>>

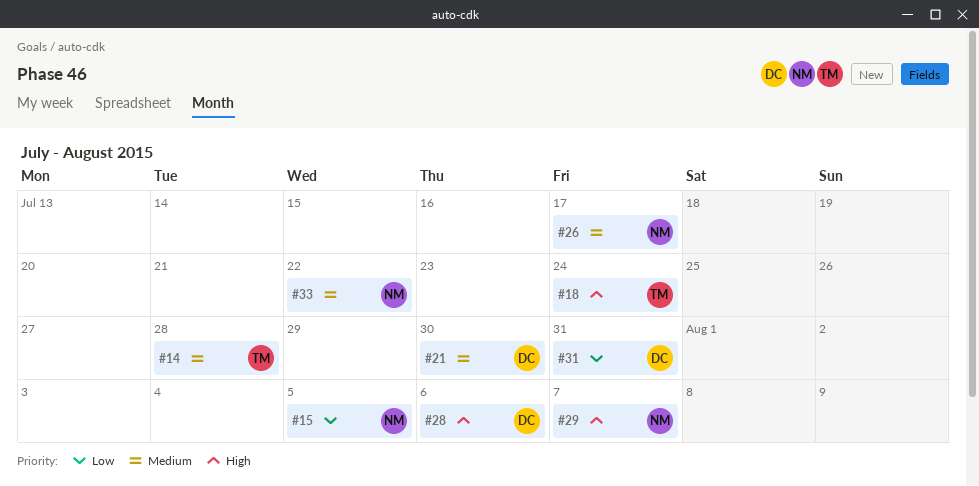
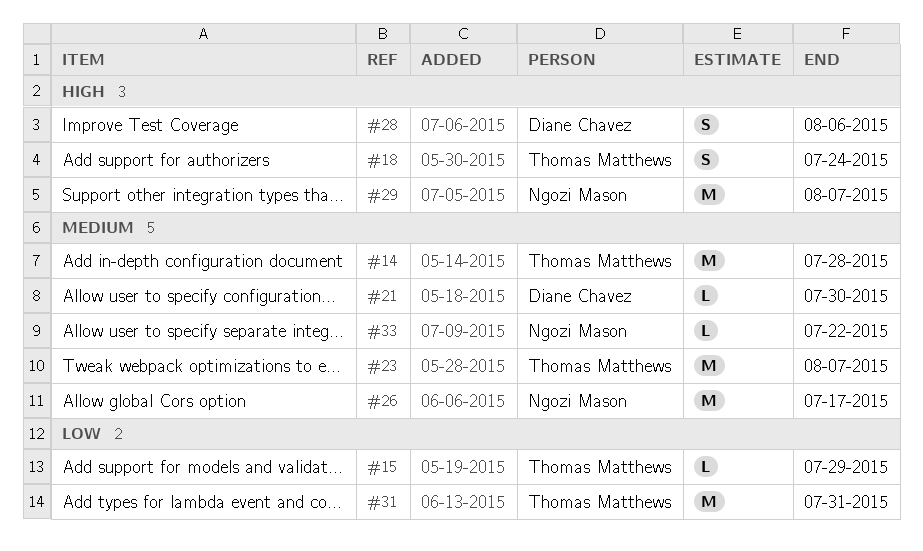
#15, owner: Ngozi Mason -> Thomas Matthews
#15, due: Aug 5 -> Jul 29
#23: none -> present
#31, owner: Diane Chavez -> Thomas Matthews

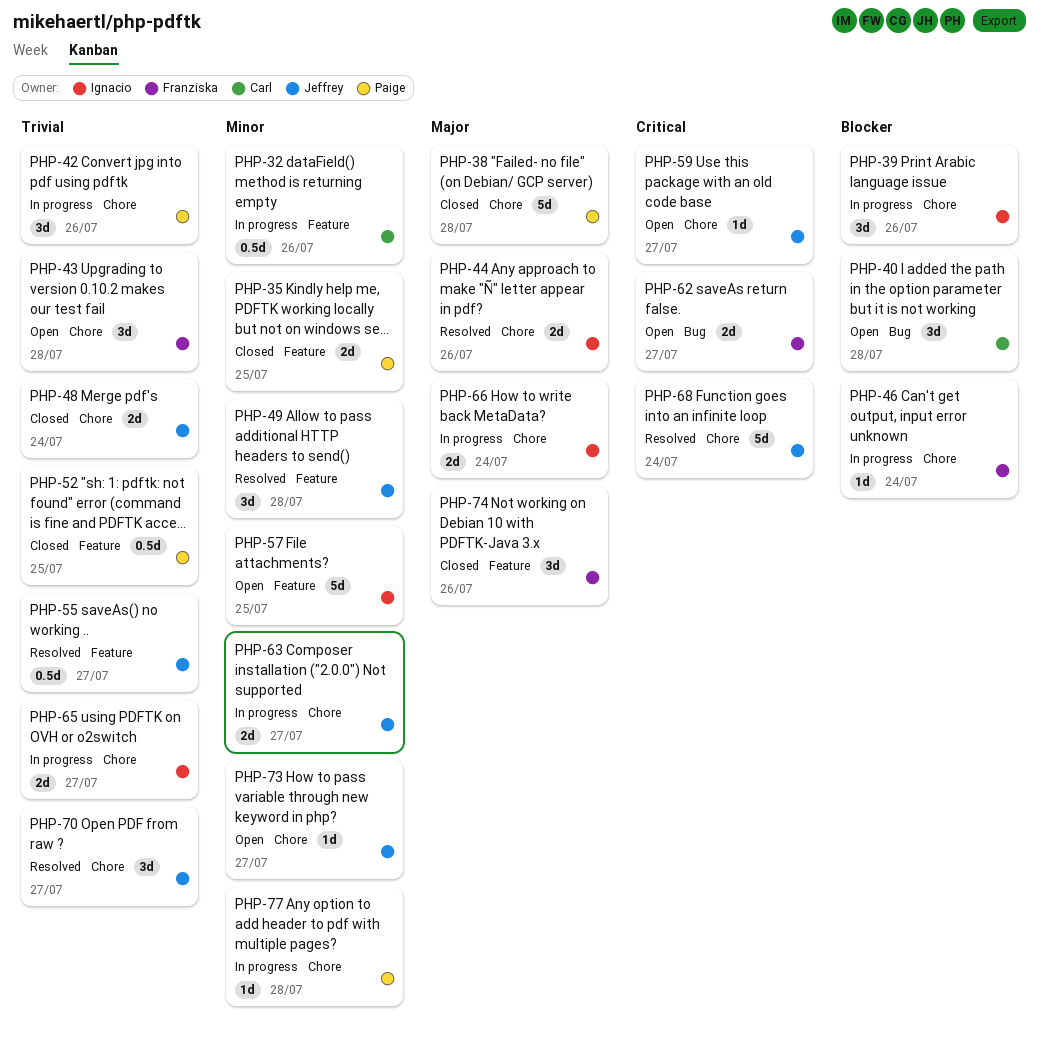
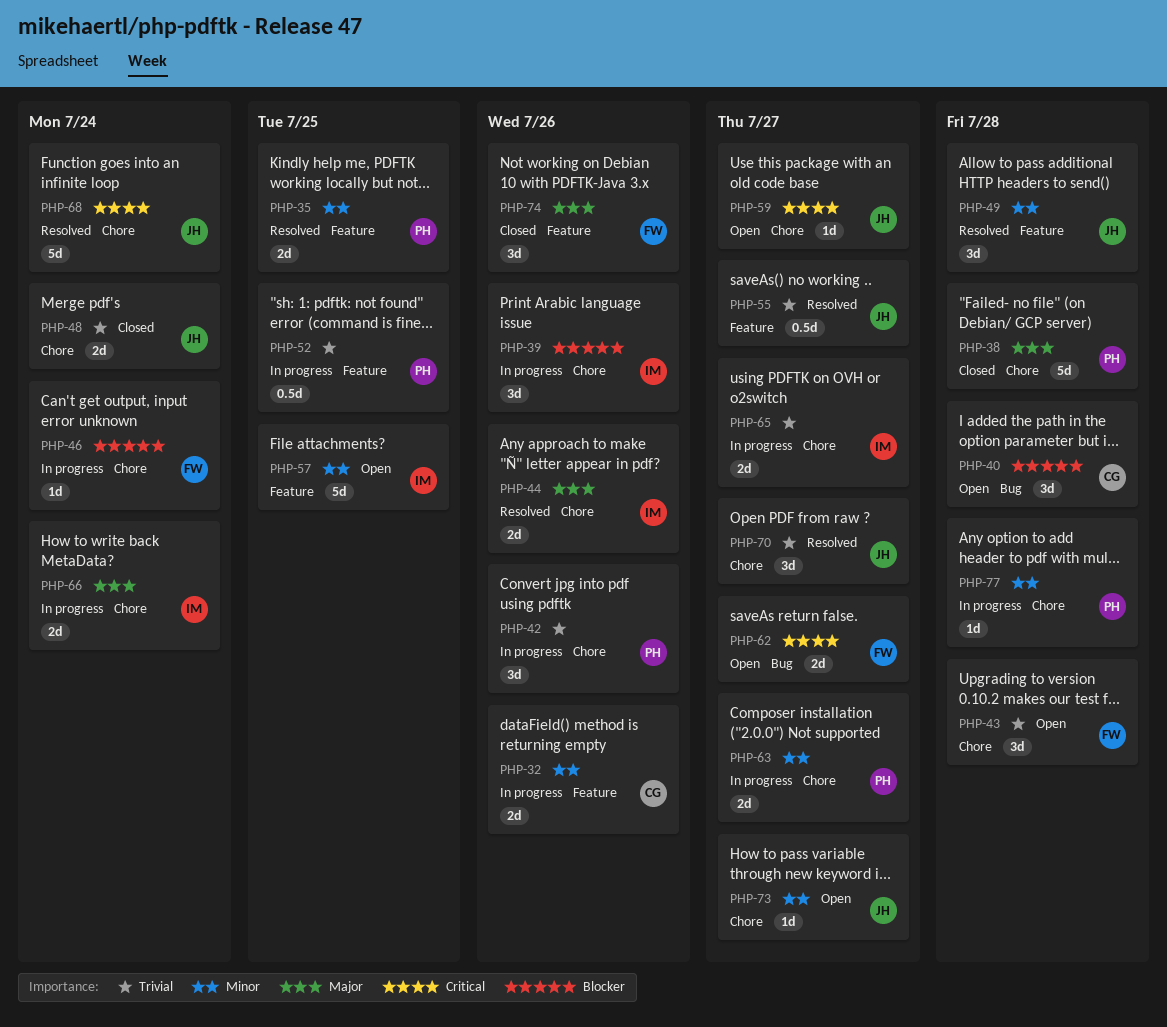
PHP-32, estimate: 0.5d -> 2d
PHP-35, status: Closed -> Resolved
PHP-52, status: Closed -> In progress
PHP-63, owner: Jeffrey -> Paige

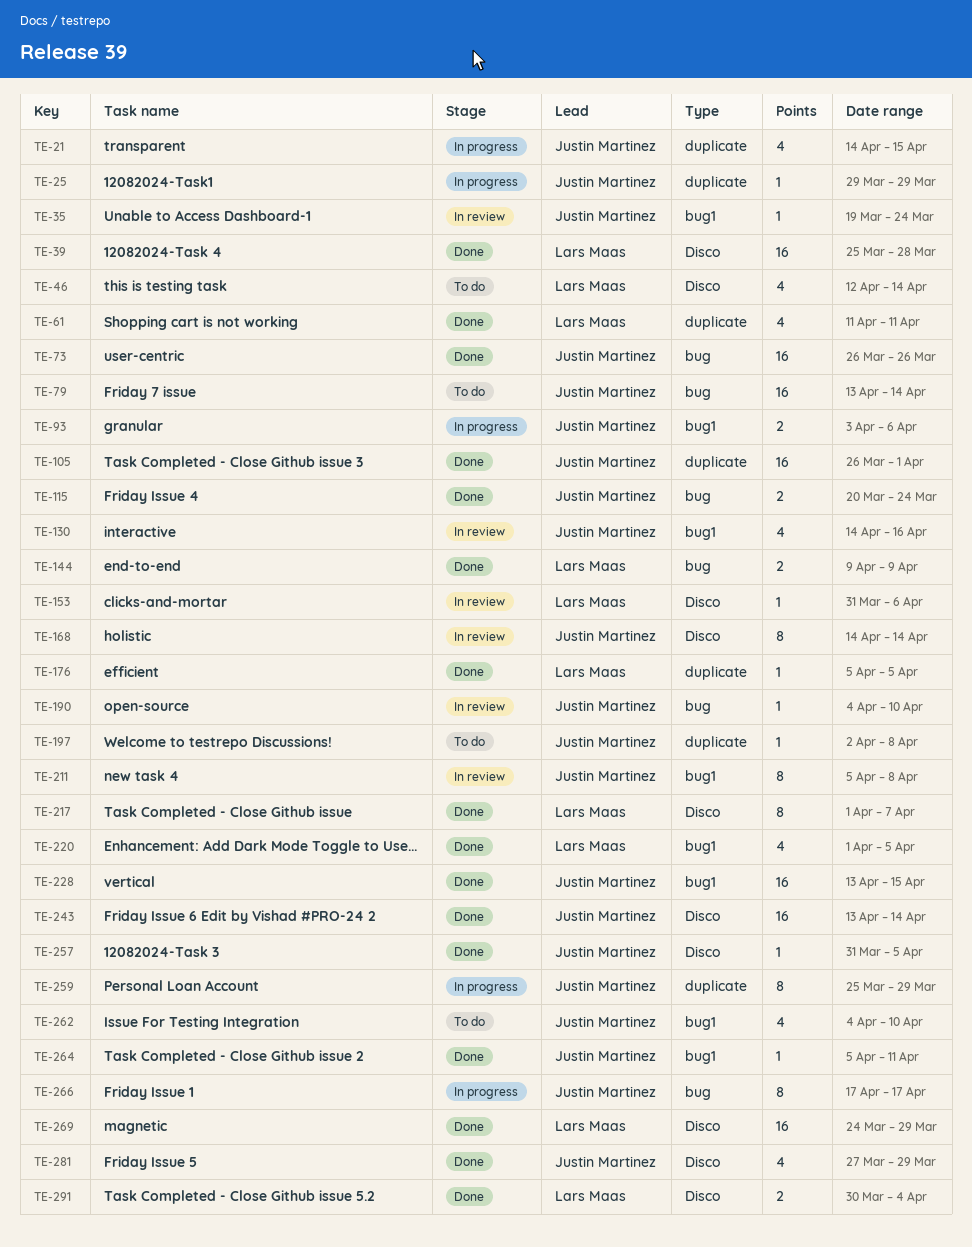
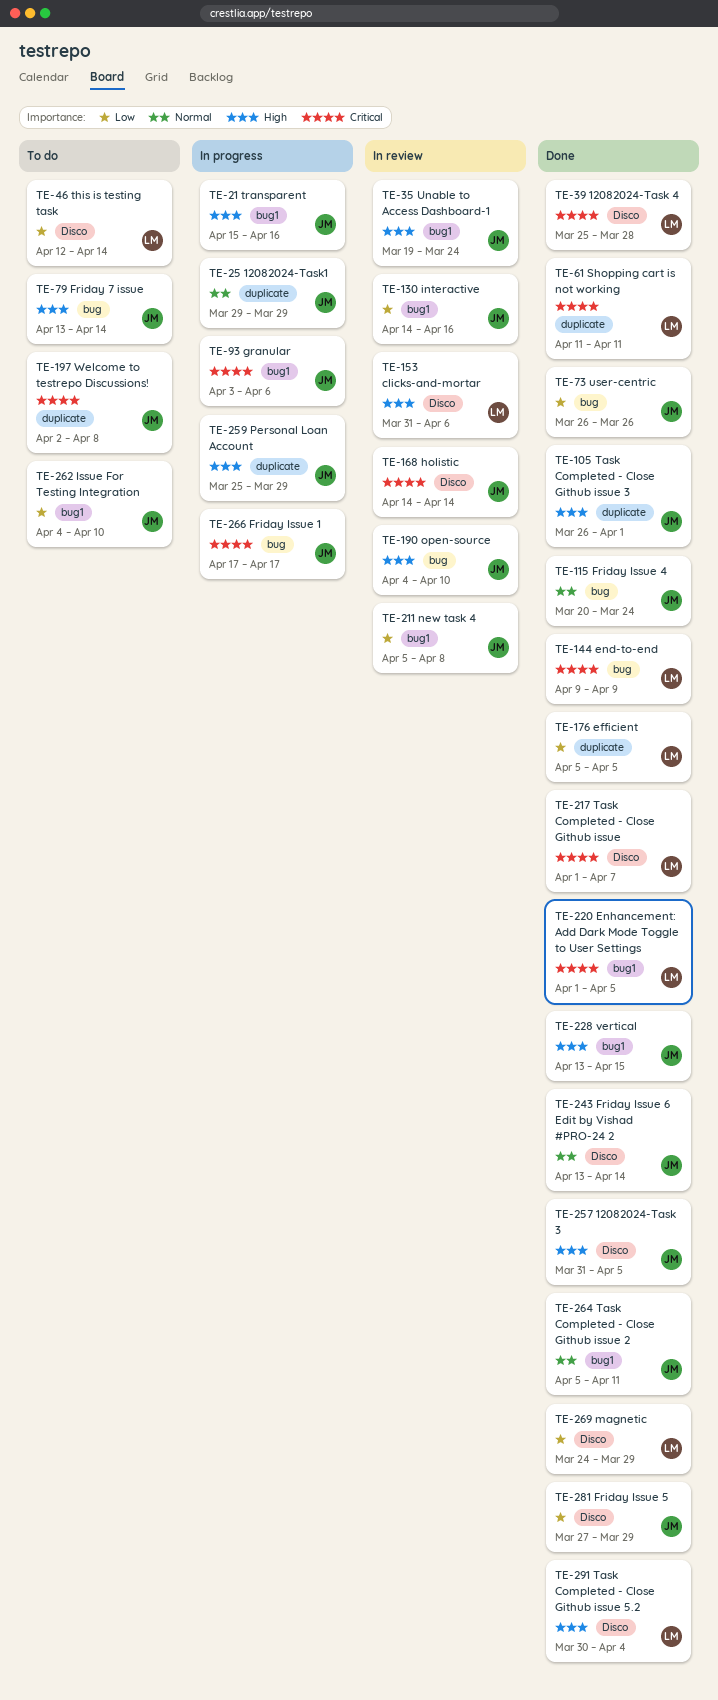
TE-21, label: duplicate -> bug1
TE-21, start: Apr 14 -> Apr 15
TE-21, due: Apr 15 -> Apr 16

<<

TRY IT.
What you set down should be exactly the lines from the line containing "PHP-52, status: Closed -> In progress" to the last line of the entries above, both included, with no pictures.

ANSWER SECTION.
PHP-52, status: Closed -> In progress
PHP-63, owner: Jeffrey -> Paige

TE-21, label: duplicate -> bug1
TE-21, start: Apr 14 -> Apr 15
TE-21, due: Apr 15 -> Apr 16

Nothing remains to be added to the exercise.